In a previous post I said the 1960s vision of a question-answering typewriter has come true with Google. Then I thought, look at the freakin' format of this blog, it's a display from Star Trek: The Next Generation, fer Roddenberry's sake.
A couple of the big items from Star Trek have come true. Mainly the cell phone. Wall-sized flat TVs that double as computer displays. Transporters on a one-particle level. Sliding doors are pretty common in supermarkets anyway. Hand phaser not, but truck-sized, repeatable laser weapons are in the bidding stage at the U.S. Defense Department. Not the tricorder exactly, but many phones contain a movie camera, day planner, calculator and GPS.

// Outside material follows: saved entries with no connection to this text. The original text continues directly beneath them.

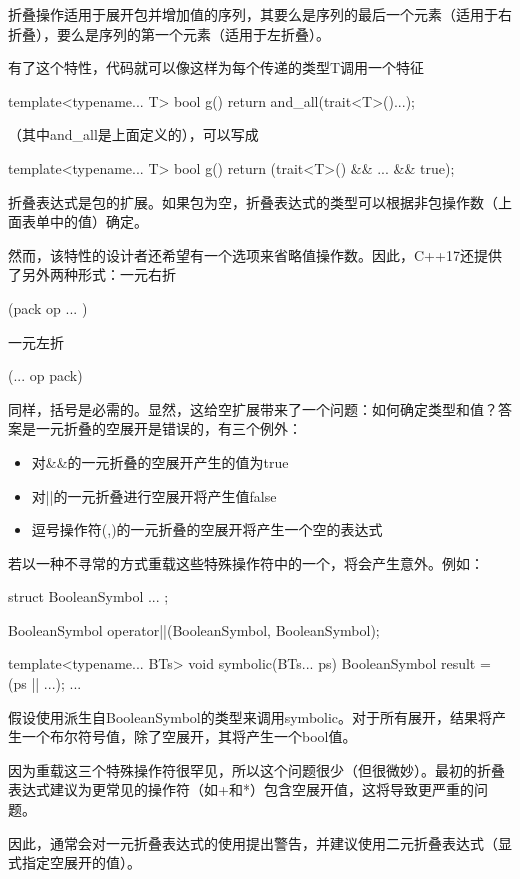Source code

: 折叠操作适用于展开包并增加值的序列，其要么是序列的最后一个元素（适用于右折叠），要么是序列的第一个元素（适用于左折叠）。

有了这个特性，代码就可以像这样为每个传递的类型T调用一个特征

\begin{cpp}
template<typename... T> bool g() {
	return and_all(trait<T>()...);
}
\end{cpp}

（其中and\_all是上面定义的），可以写成

\begin{cpp}
template<typename... T> bool g() {
	return (trait<T>() && ... && true);
}
\end{cpp}

折叠表达式是包的扩展。如果包为空，折叠表达式的类型可以根据非包操作数（上面表单中的值）确定。

然而，该特性的设计者还希望有一个选项来省略值操作数。因此，C++17还提供了另外两种形式：一元右折

\begin{cpp}
(pack op ... )
\end{cpp}

一元左折

\begin{cpp}
(... op pack)
\end{cpp}

同样，括号是必需的。显然，这给空扩展带来了一个问题：如何确定类型和值？答案是一元折叠的空展开是错误的，有三个例外：

\begin{itemize}
\item
对\&\&的一元折叠的空展开产生的值为true

\item
对||的一元折叠进行空展开将产生值false

\item
逗号操作符(,)的一元折叠的空展开将产生一个空的表达式
\end{itemize}

若以一种不寻常的方式重载这些特殊操作符中的一个，将会产生意外。例如：

\begin{cpp}
struct BooleanSymbol {
	...
};

BooleanSymbol operator||(BooleanSymbol, BooleanSymbol);

template<typename... BTs> void symbolic(BTs... ps) {
	BooleanSymbol result = (ps || ...);
	...
}
\end{cpp}

假设使用派生自BooleanSymbol的类型来调用symbolic。对于所有展开，结果将产生一个布尔符号值，除了空展开，其将产生一个bool值。

\begin{notice}
因为重载这三个特殊操作符很罕见，所以这个问题很少（但很微妙）。最初的折叠表达式建议为更常见的操作符（如+和*）包含空展开值，这将导致更严重的问题。
\end{notice}

因此，通常会对一元折叠表达式的使用提出警告，并建议使用二元折叠表达式（显式指定空展开的值）。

Everyone makes fun of 1950s visions of the future, the domed cities and flying cars. Sometimes the conclusion is drawn that we're uniformly very bad at predicting the future, or that the future is impossible to predict. But Star Trek proves that Gene Roddenberry's kind of prediction-- that if people need something enough and it's obvious enough, they'll work till they get it-- makes some sense.
The Star Trek communicator was simple and obvious. The domed city and the flying car, in contrast, seem to flout their strangeness. They extrapolated the most modernistic things around at the time, while the communicator extrapolated down the middle of the road.
The lesson obviously isn't that only plain things happen. Maybe plain things are safer bets, though.